Nível 3: O que o meu adversário pensa que eu penso que ele tem? É hora de separarmos os homens dos garotos. Nessa situação, nosso adversário irá elaborar um raciocínio mais complexo do jogo, nos desafiando a travar uma guerra psicológica. Ele analisará a forma como você provavelmente está olhando para os movimentos dele: desse modo ele estará examinando o que você vai fazer para contra-atacar, encarando a sua jogada como reação à interpretação dos movimentos dele. Exemplo: Citando o mesmo exemplo do Nível 2, o oponente tem uma leitura de que, se eu tivesse o flush, teria dado raise no flop, considerando o bordo em questão. Ele então, não tendo absolutamente nada em mãos, pensa que eu vou achar que ele tem uma mão como um flush, dois pares ou mais caso ele aposte no flop, turn e river. O oponente segue a ação descrita e mostra seu blefe após o meu fold no river. Níveis Seguintes Os níveis de pensamento não têm limite. Poderíamos escrever um livro só sobre esse assunto, ilustrando-o com exemplos, citando os Níveis 4 (em que meu adversário pensa sobre o que eu penso que ele pensa que eu tenho), 5, e assim por diante. O importante é estar sempre pensando um nível acima do adversário. É dessa maneira que os melhores do mundo se destacam do resto – eles sabem encaixar essa técnica com precisão cirúrgica.


É preciso deixar bem claro que os Níveis de Pensamento não são Tipos de Adversário, mas sim linhas de raciocínio que eles vão adotar em determinadasituação. Existe a tendência de a complexidade do nível de pensamento aumentar de acordo com o tamanho do pote: quanto maior for o pote, mais complexo será o nível. A aplicação do Nível Zero é muito comum em torneios onde se está short stacked e se recebe pocket pairs ou mãos como AK ou AQ, pois você só precisa desse nível para ir all-in. O Nível 1 abarca o maior número de situações, quando os jogadores geralmente pensam em potes pequenos e em roubo de blinds. O Nível 2 é bastante usado para, por exemplo, dar um segundo tiro, expulsando o adversário ao mostrar a força da mão, blefando de maneira muito eficaz, simulando uma mão forte. Já o 3 se dá em potes com 4-bet, blind war (guerra de blinds) e em potes maiores. A partir deste nível, é mais comum termos situações estando deep-stacked, em rivers e com um histórico bem formado dos oponentes.
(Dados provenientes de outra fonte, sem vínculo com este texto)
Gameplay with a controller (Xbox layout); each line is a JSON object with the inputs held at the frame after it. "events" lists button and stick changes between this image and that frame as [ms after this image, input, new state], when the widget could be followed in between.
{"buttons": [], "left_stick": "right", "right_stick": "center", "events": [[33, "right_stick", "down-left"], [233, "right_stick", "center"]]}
Também é imprescindível que você pense apenas um nível acima, para nãocorrer o risco de fazer uma jogada de EV negativo. Por exemplo: o oponente está pensando no Nível 1 (cogitando que mão você tem) e você, no Nível 3 (ele pensando no que você pensa que ele tem). Nessa situação, você estará pensando no que ele pensa que você pensa que ele tem, quando, na verdade, ele só está pensando em que mão você pode ter, objetivamente falando. Depois do que conversamos nessas últimas colunas, sobre mente inconsciente, frequência de movimentos e, finalmente, níveis de pensamento, eu pergunto a vocês: qual é a chance de Phil Ivey pronunciar a palavra feeling para explicar suas jogadas?